THE REQUEST:
Reproduce every line of the listing below as a numbered list, omitting any blank lines.
##### DATASET RECORDS #####
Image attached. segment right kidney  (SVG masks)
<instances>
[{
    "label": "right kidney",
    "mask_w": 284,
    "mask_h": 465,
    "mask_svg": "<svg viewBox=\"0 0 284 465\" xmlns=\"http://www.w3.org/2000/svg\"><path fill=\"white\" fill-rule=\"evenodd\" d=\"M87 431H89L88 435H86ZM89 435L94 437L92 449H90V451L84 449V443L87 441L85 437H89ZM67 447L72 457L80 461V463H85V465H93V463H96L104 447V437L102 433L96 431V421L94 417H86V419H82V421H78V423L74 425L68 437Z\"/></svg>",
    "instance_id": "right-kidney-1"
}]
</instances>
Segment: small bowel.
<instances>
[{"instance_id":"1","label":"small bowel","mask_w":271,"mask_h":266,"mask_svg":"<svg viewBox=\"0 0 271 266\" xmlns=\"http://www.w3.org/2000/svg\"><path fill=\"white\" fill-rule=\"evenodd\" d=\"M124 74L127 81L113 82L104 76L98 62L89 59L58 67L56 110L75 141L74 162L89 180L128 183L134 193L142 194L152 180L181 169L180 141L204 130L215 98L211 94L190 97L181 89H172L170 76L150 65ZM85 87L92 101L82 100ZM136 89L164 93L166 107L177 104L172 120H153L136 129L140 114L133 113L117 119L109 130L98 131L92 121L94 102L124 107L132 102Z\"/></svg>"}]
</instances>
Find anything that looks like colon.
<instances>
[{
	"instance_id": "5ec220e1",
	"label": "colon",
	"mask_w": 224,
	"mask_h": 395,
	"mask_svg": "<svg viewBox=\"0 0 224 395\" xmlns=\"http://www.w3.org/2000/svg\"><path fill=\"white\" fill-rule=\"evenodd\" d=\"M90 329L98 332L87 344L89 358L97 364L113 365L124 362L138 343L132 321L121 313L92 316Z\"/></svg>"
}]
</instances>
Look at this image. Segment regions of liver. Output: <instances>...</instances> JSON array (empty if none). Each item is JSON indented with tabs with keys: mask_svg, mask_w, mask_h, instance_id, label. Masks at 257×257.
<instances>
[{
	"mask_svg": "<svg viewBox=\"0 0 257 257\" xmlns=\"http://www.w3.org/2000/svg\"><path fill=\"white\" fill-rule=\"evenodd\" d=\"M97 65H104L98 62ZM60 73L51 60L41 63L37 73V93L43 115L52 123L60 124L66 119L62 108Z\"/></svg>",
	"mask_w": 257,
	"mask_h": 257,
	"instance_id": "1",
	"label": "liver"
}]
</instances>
#####
ANSWER IN FULL:
1. Image attached. segment right kidney  (SVG masks)
2. <instances>
3. [{
4.     "label": "right kidney",
5.     "mask_w": 284,
6.     "mask_h": 465,
7.     "mask_svg": "<svg viewBox=\"0 0 284 465\" xmlns=\"http://www.w3.org/2000/svg\"><path fill=\"white\" fill-rule=\"evenodd\" d=\"M87 431H89L88 435H86ZM89 435L94 437L92 449H90V451L84 449V443L87 441L85 437H89ZM67 447L72 457L80 461V463H85V465H93V463H96L104 447V437L102 433L96 431V421L94 417H86V419H82V421H78V423L74 425L68 437Z\"/></svg>",
8.     "instance_id": "right-kidney-1"
9. }]
10. </instances>
11. Segment: small bowel.
12. <instances>
13. [{"instance_id":"1","label":"small bowel","mask_w":271,"mask_h":266,"mask_svg":"<svg viewBox=\"0 0 271 266\" xmlns=\"http://www.w3.org/2000/svg\"><path fill=\"white\" fill-rule=\"evenodd\" d=\"M124 74L127 81L113 82L104 76L98 62L89 59L58 67L56 110L75 141L74 162L89 180L128 183L134 193L142 194L152 180L181 169L180 141L204 130L215 98L211 94L190 97L181 89H172L170 76L150 65ZM85 87L92 101L82 100ZM136 89L164 93L166 107L177 104L172 120H153L136 129L140 114L133 113L117 119L109 130L98 131L92 121L94 102L124 107L132 102Z\"/></svg>"}]
14. </instances>
15. Find anything that looks like colon.
16. <instances>
17. [{
18. 	"instance_id": "5ec220e1",
19. 	"label": "colon",
20. 	"mask_w": 224,
21. 	"mask_h": 395,
22. 	"mask_svg": "<svg viewBox=\"0 0 224 395\" xmlns=\"http://www.w3.org/2000/svg\"><path fill=\"white\" fill-rule=\"evenodd\" d=\"M90 329L98 332L87 344L89 358L97 364L113 365L124 362L138 343L132 321L121 313L92 316Z\"/></svg>"
23. }]
24. </instances>
25. Look at this image. Segment regions of liver. Output: <instances>...</instances> JSON array (empty if none). Each item is JSON indented with tabs with keys: mask_svg, mask_w, mask_h, instance_id, label. Masks at 257×257.
26. <instances>
27. [{
28. 	"mask_svg": "<svg viewBox=\"0 0 257 257\" xmlns=\"http://www.w3.org/2000/svg\"><path fill=\"white\" fill-rule=\"evenodd\" d=\"M97 65H104L98 62ZM60 73L51 60L41 63L37 73V93L43 115L52 123L60 124L66 119L62 108Z\"/></svg>",
29. 	"mask_w": 257,
30. 	"mask_h": 257,
31. 	"instance_id": "1",
32. 	"label": "liver"
33. }]
34. </instances>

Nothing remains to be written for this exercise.